Max Dupain, ‘Patrick White and Manoly Lascaris’ 1987, gelatin silver photograph on paper. National Portrait Gallery of Australia, Gift of Danina Dupain Anderson 2018. Donated through the Australian Government's Cultural Gifts Program. © Max Dupain/Copyright Agency, 2022.

Formative years

Patrick Victor Martindale White was born to wealthy Australian parents in London in 1912. After returning to Australia, the family lived in the Sydney suburb of Elizabeth Bay. Paddy, as he was known during childhood, had a difficult relationship with his mother and was closer to his nurse, Lizzie Clarke.

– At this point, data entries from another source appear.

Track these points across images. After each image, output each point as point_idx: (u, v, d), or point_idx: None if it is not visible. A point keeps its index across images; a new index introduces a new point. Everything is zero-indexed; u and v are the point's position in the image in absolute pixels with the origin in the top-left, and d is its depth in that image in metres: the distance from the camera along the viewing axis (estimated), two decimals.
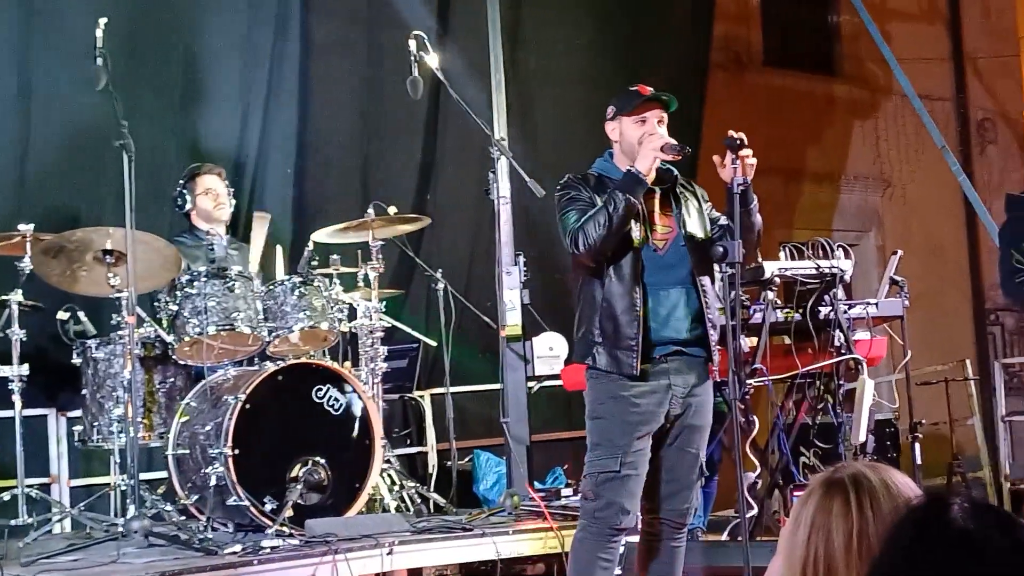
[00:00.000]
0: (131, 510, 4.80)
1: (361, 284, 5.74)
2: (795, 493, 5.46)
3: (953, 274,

From his early years Patrick struggled as an ‘outsider’, initially identifying more as an Englishman than an Australian and aware of his homosexuality at an early age. Writing was always at the core of his being, and he stressed that his work was an unavoidable ‘affliction’. His severe asthma troubled him his entire life and meant he spent much time on his own.

On leaving school he worked as jackaroo, an experience that informed his first novel, Happy Valley, which was published in 1939. After studying modern languages at Cambridge, he moved to London to write and moved in artistic circles.

Pivotal relationships

Patrick spent time in New York where his work gained more success and he met his publisher, Ben Huebsch who recognised his talent and played a vital role in the acceptance of his work.

Patrick served as a Royal Air Force operational intelligence officer during the Second World War. This profoundly changed his outlook and saw him yearning to return to Australia. During his service he met Manoly Lascaris, a Greek army officer, who became his life partner. They decided to make their life together in Australia.

In 1948, Patrick bought a small farm in Castle Hill where he and Manoly planted four dogwood trees, giving the property its name. They laboured planting crops and fruit trees and bred champion Schnauzers. The farm was not a commercial success, but the experience provided Patrick with rich source material which he drew on in his 1955 novel The Tree of Man.

Recognition

Patrick’s novel Voss became the inaugural winner of the Miles Franklin literary award in 1957 and gave him the means to travel abroad. He reconciled with his mother, who had always promoted his work.

Returning to Castle Hill he wrote his second Miles Franklin winner Riders in the Chariot (1961) which addressed issues of alienation and difference. When his mother died in 1963, Patrick received a substantial legacy which enabled him to move to Martin Road, Centennial Park.

In 1973, Patrick became the first – and is still the only – Australian to be awarded the Nobel Prize for Literature. The citation applauded his ‘epic and psychological narrative art which has introduced a new continent into literature’. The same year he was named Australian of the Year.

Activism and philanthropy

Patrick protested the Vietnam War, literary censorship and nuclear arms. He advocated for Aboriginal rights and gave to numerous charities. He was opposed to the British honours system, declining a knighthood in 1970, and also to the celebration of the bicentenary of British settlement in Australia. In 1975, he resigned his Order of Australia to protest the dismissal of the Whitlam government.

Patrick died at home in Centennial Park in 1990. He had written 12 novels, 3 short story collections, 8 plays and numerous poems.

Patrick’s legacy as one of Australia’s great writers lives on in the Patrick White Award which he established with the money from his Nobel Prize. The Award is given to authors who have made a significant but inadequately recognised contribution to Australian literature.